It's late July, and if you haven't already planned your summer vacation, might we suggest taking a cross-country road-trip? The sort of classic American holiday immortalized in novels ranging from Jack Kerouac's On The Road and Ken Kesey's The Electric Kool-Aid Acid Test to Mark Twain's Roughing It and Cheryl Strayed's Wild?
Over at Atlas Obscura, author Richard Kreitner has posted an obsessively detailed map of literature's most epic road trips, covering over 1,500 locations spread from Hawaii to Mexico, from Maine to Portland. Think of is as inspiration for a last-minute (and oh-so-bookish) vacation.
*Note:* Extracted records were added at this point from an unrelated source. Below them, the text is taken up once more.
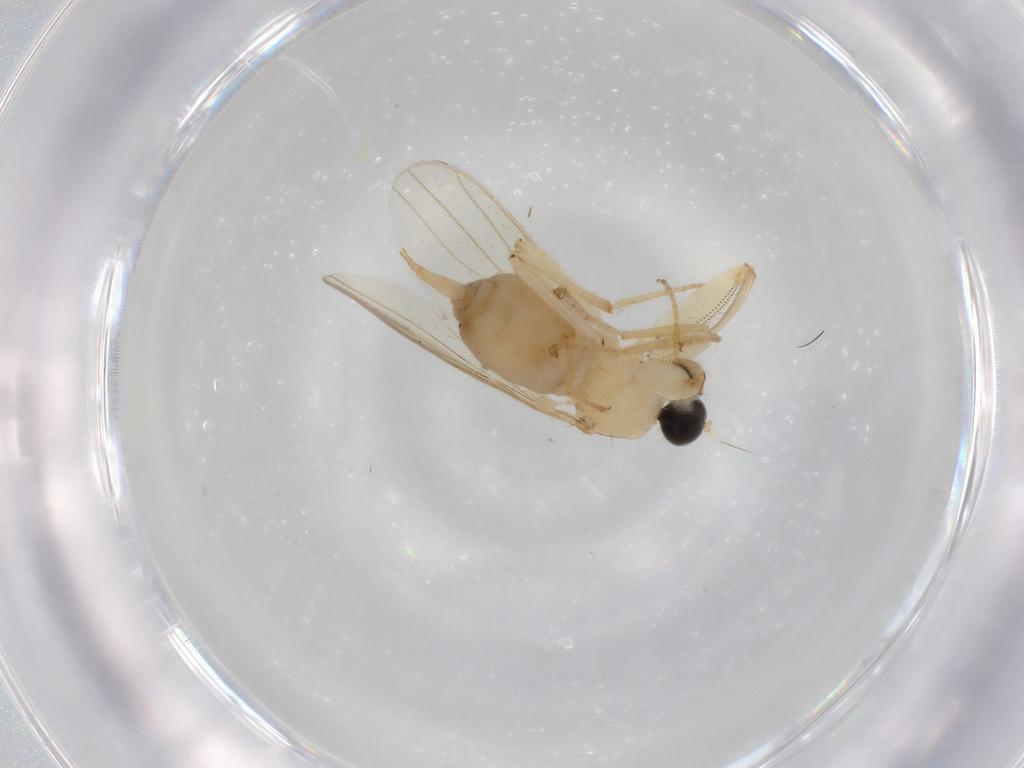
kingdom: Animalia
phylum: Arthropoda
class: Insecta
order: Diptera
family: Hybotidae
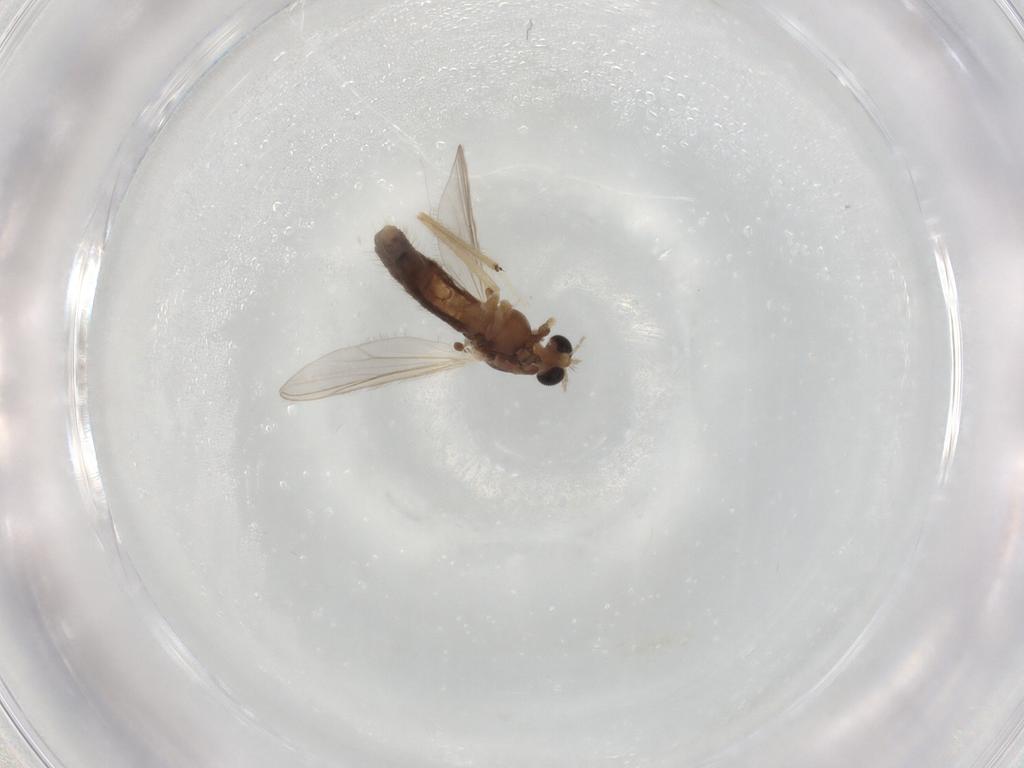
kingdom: Animalia
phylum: Arthropoda
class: Insecta
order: Diptera
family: Chironomidae
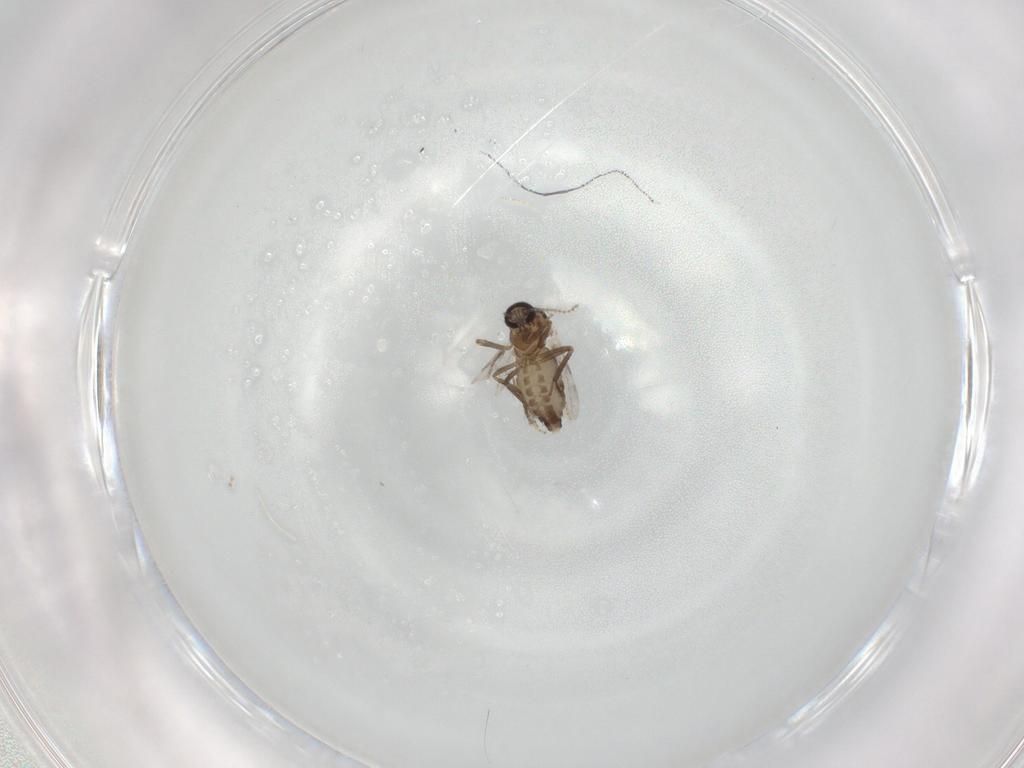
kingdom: Animalia
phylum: Arthropoda
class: Insecta
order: Diptera
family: Ceratopogonidae
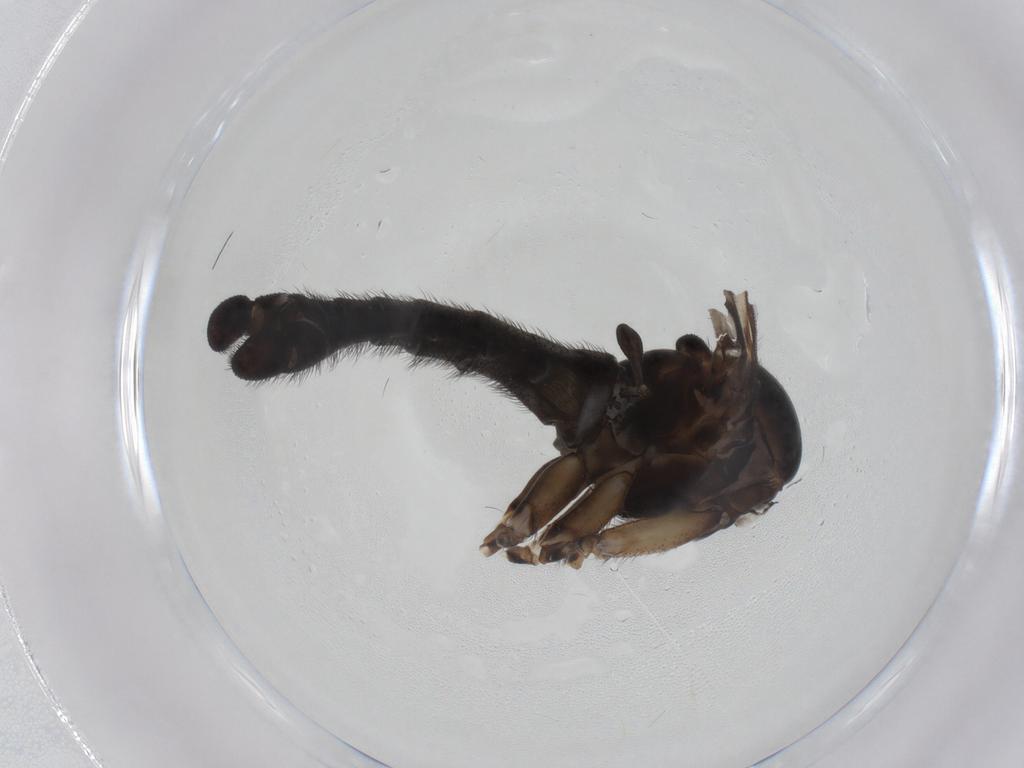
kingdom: Animalia
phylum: Arthropoda
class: Insecta
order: Diptera
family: Sciaridae
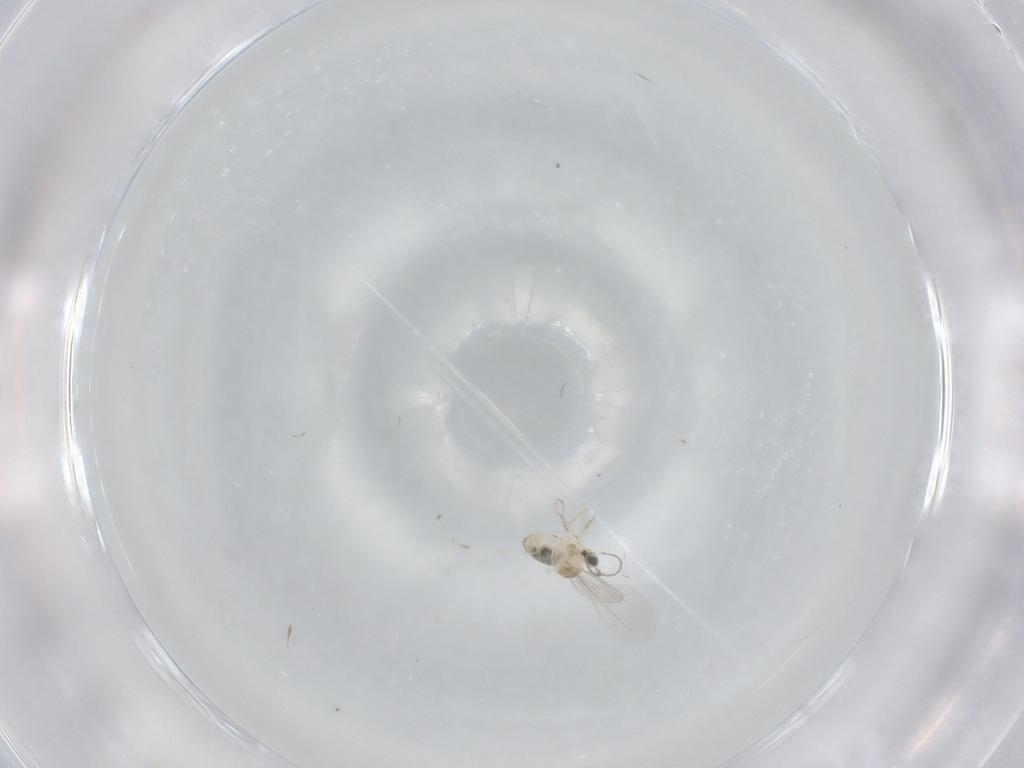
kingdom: Animalia
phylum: Arthropoda
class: Insecta
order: Diptera
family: Cecidomyiidae
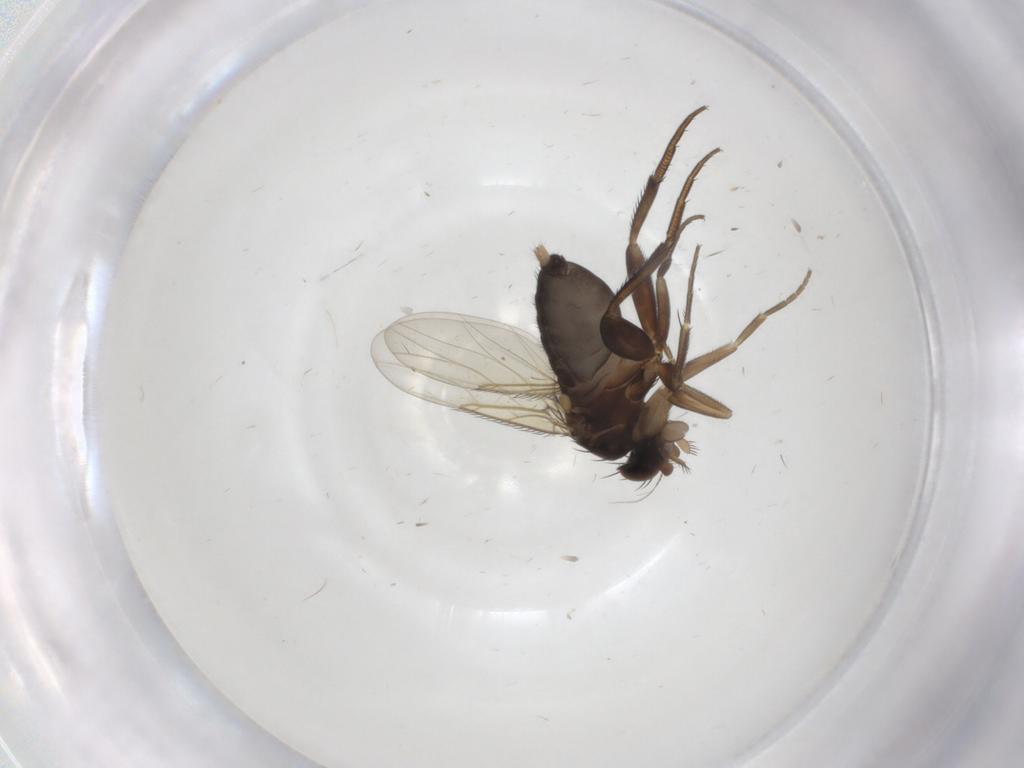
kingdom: Animalia
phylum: Arthropoda
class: Insecta
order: Diptera
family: Phoridae
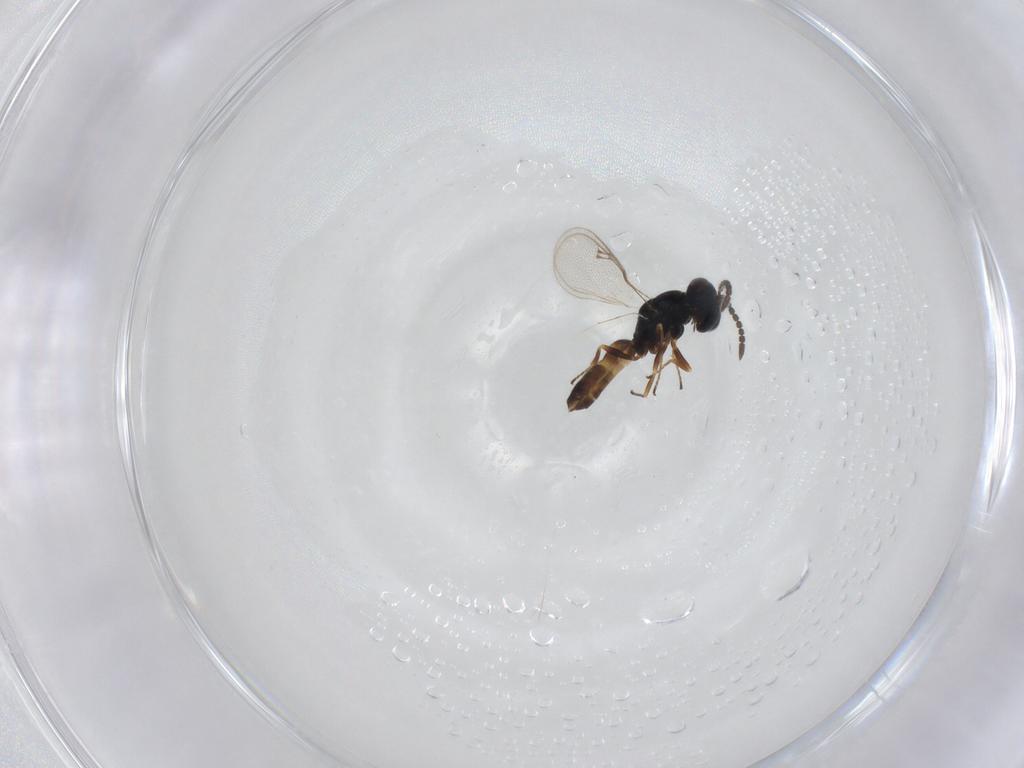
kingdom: Animalia
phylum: Arthropoda
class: Insecta
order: Hymenoptera
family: Pteromalidae
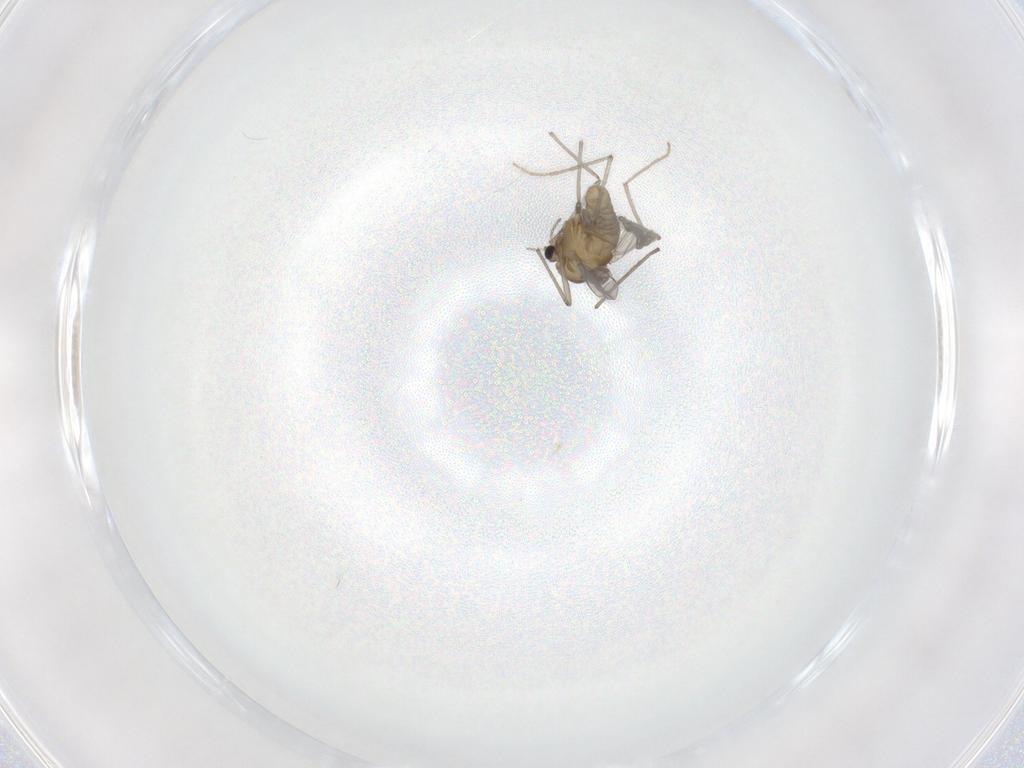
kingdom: Animalia
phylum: Arthropoda
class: Insecta
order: Diptera
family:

A dozen novels are represented, ranging from relatively quick jaunts (Zen and the Art of Motorcycle Maintenance by Robert Pirsig) to epic up-and-down-the-country treks (John Steinbeck's Travels With Charley). Great literary road trips that are either day trips (Fear and Loathing in Las Vegas) or "defiant of cartographical order" (Lolita) have been excluded.
Atlas Obscura does not claim total cartographical accuracy. "I beg forbearance if you, a hermit in the mountains of Wyoming, find that I have pinned Mark Twain's reference to Horse Creek in a place where it could not have been, or if you, a denizen of what Tom Wolfe rather unkindly called 'the Rat lands' of Mexico, find my estimation of the precise location of Chicalote, Aguascalientes, somewhat inexact," Kreitner writes, his tongue planted firmly in cheek. Accuracy aside, there's certainly enough here to keep a dharma bum busy for the next decade.